Empowerment

Image of the empowerment panel in the exhibition

The fourth theme focuses on the individuals that chose to take positive action. What were the rescuers like? What was their motivation, why did they act to save lives when others did not? Almost invariably they say, “I only did what was right”.

This section reflects on the courage of these individuals and the consequences of their bravery. It challenges and inspires us to learn from their example and ask ourselves what we can do to make a meaningful contribution to our society today.

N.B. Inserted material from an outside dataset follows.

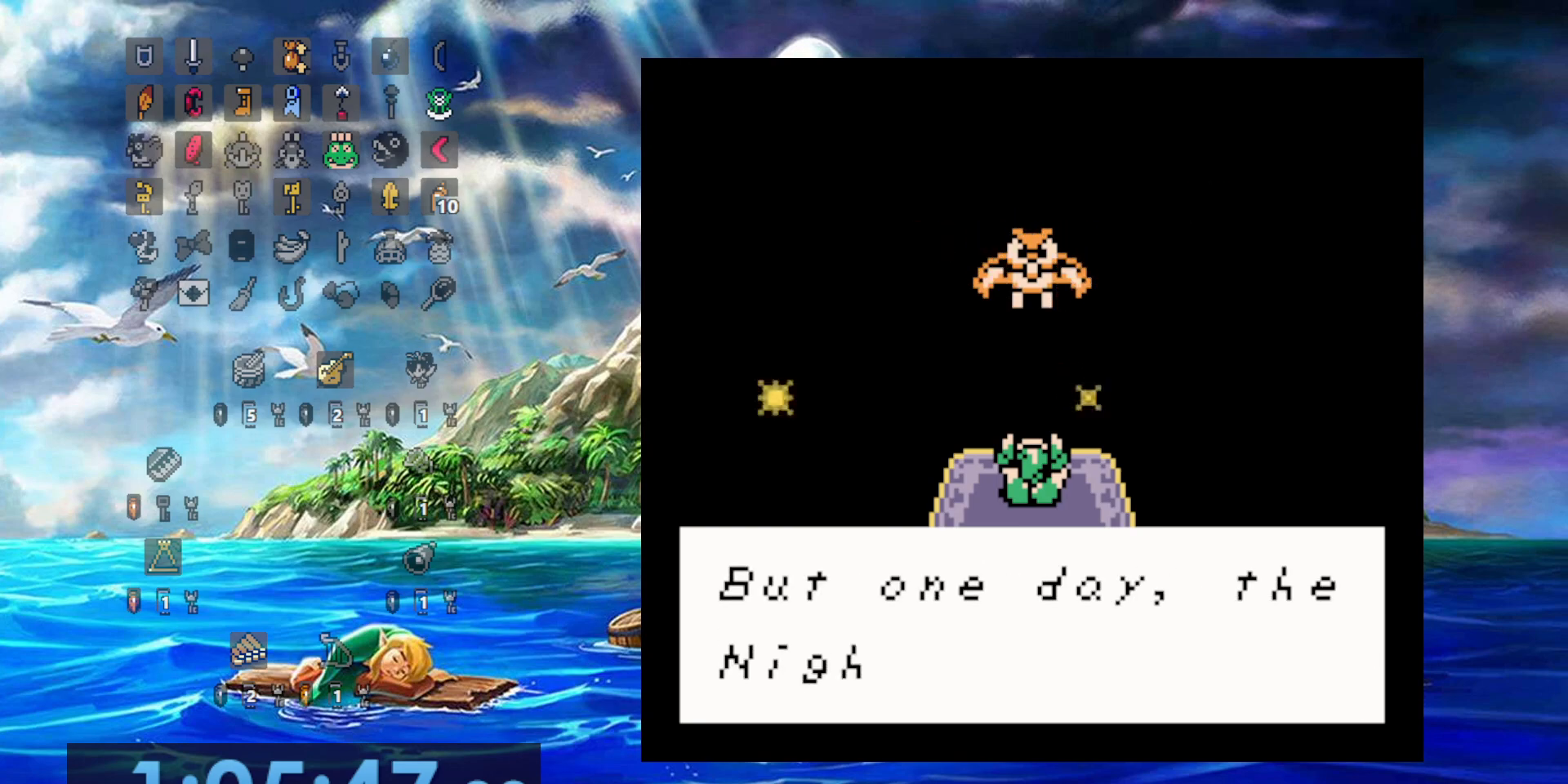
{"dt_ms": 500, "buttons": ["B"], "events": [[33, "A", "down"], [33, "B", "up"], [117, "A", "up"], [200, "B", "down"], [283, "A", "down"], [300, "B", "up"], [450, "B", "down"], [500, "A", "up"]]}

Exhibition Panel: Adrian and Bertha Vanas

Adrian felt compelled to fight injustice. When he saw the Nazi persecution of Jews in Holland, he and his wife, Bertha, immediately joined the Underground. They were in a unique position to help.

Employed by the Dutch government, Adrian was responsible for the fair distribution of food rations in the Westerbork transit camp. Originally a refugee camp, it later became the largest Nazi transit camp of its kind in Holland. He and his family – Bertha and their two daughters – spent the war years there.

With the understanding that their children would be taken care of if they were caught, the couple spent their free time working for the Underground. Their activities included removing names from deportation lists, supplying false documents, and finding safe houses. Bertha hid documents under her corset and smuggled them in and out of the camp.

The Nazis suspected Adrian and Bertha of clandestine activities, and threatened them on numerous occasions, but they continued in spite of the danger.

The courageous actions of Adrian and Bertha Vanas tell a story of unwavering commitment to saving people and fighting for justice. Both Adrian and Bertha were awarded the title of ‘Righteous Among the Nations’.